The authors have nothing to disclose.

Acknowledgements

We willen graag zowel de missie Connect en de Gillson-Longenbaugh Stichting bedanken voor het verstrekken van de fondsen voor dit project. Wij zouden ook graag Dr Catherine Ambrosius bedanken voor haar kritische raad en van haar DXA apparatuur te gebruiken. Tot slot, willen wij Dr Kaori Ono, Departement Integratieve Biologie en Farmacologie, bedanken voor haar suggesties in DXA dijbeen bot-analyse.

Materials

Name of the reagent Company Catalogue number Comments
Beuthanasia Butler Schein Animal
Health
001848
Ketathesia (Ketamine
Hydrochloride)
Butler Schein Animal
Health
023061
Xylazine Butler Schein Animal
Health
037849
Bupivicaine Butler Schein Animal
Health
021801
Gelfoam; 7MM Fisher Scientific NC0085178 To promote
hemostasis during
surgery
IVIS Lumina XR Caliper Life Sciences 135400
ZFOV, 2.5 cm field of
view lens
Caliper Life Sciences 127285 Absolutely necessary
to generate high
magnification X-ray
images of bone
structure
QDR Bone
Densitometer
Hologic Model used no longer
in production

References

  1. Jiang, S. D., Jiang, L. S., Dai, L. Y. Mechanisms of osteoporosis in spinal cord injury. Clin. Endocrinol. (Oxford). 65, 555-565 (2006).
  2. Uebelhart, D., Demiaux-Domenech, B., Roth, M., Chantraine, A. Bone metabolism in spinal cord injured individuals and in others who have prolonged immobilisation. A review. Paraplegia. 33, 669-673 (1995).
  3. Elefteriou, F. Neuronal signaling and the regulation of bone remodeling.
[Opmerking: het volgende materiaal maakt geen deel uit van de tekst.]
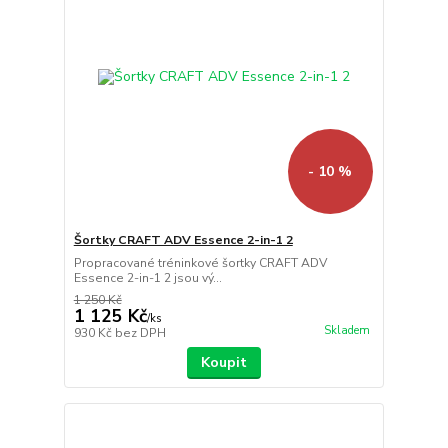
- 10 %
Šortky CRAFT ADV Essence 2-in-1 2
Propracované tréninkové šortky CRAFT ADV
Essence 2-in-1 2 jsou vý...
1 250 Kč
1 125 Kč
/
ks
Skladem
930 Kč
bez DPH
Koupit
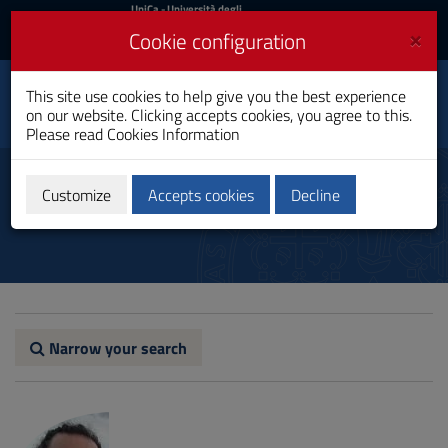
UniCa
UniCa
- Università degli
Studi di Cagliari
and
×
Cookie configuration
UniCA News
Login
Login
Business and
This site use cookies to help give you the best experience
Toggle
Economics
on our website. Clicking accepts cookies, you agree to this.
navigation
Bachelor's Degree
Please read
Cookies Information
Skip
to
Teachers
Content
Customize
Accepts cookies
Decline
Go
to
site
navigation
Go
to
Footer
Narrow your search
Cell. Mol. Life. Sci. 62, 2339-2349 (2005).
  4. Finsen, V., Indredavik, B., Fougner, K. J. Bone mineral and hormone status in paraplegics. Paraplegia. 30, 343-347 (1992).
  5. Sugawara, H., Linsenmeyer, T. A., Beam, H., Parsons, J. R. Mechanical properties of bone in a paraplegic rat model. J. Spinal. Cord. Med. 21, 302-308 (1998).
  6. Kiratli, B. J., Smith, A. E., Nauenberg, T., Kallfelz, C. F., Perkash, I. Bone mineral and geometric changes through the femur with immobilization due to spinal cord injury. J. Rehabil. Res. Dev. 37, 225-233 (2000).
  7. Shen, J., Fan, L., Yang, J., Shen, A. G., Hu, J. M. A longitudinal Raman microspectroscopic study of osteoporosis induced by spinal cord injury. Osteoporos. Int. 21, 81-87 (2010).
  8. Guertin, P. A. A technological platform to optimize combinatorial treatment design and discovery for chronic spinal cord injury. J. Neurosci. Res. 86, 3039-3051 (2008).
  9. Picard, S., Lapointe, N. P., Brown, J. P., Guertin, P. A. Histomorphometric and densitometric changes in the femora of spinal cord transected mice. Anat. Rec. (Hoboken). 291, 303-307 (2008).
  10. Kuhn, P. L., Wrathall, J. R. A mouse model of graded contusive spinal cord injury. J. Neurotrauma. 15, 125-140 (1998).
  11. Tsujio, M. mineral analysis through dual energy X-ray absorptiometry in laboratory animals. J. Vet. Med. Sci. 71, 1493-1497 (2009).

Play Video

Cite This Article
McManus, M. M., Grill, R. J. Longitudinal Evaluation of Mouse Hind Limb Bone Loss After Spinal Cord Injury using Novel, in vivo, Methodology. J. Vis. Exp. (58), e3246, doi:10.3791/3246 (2011).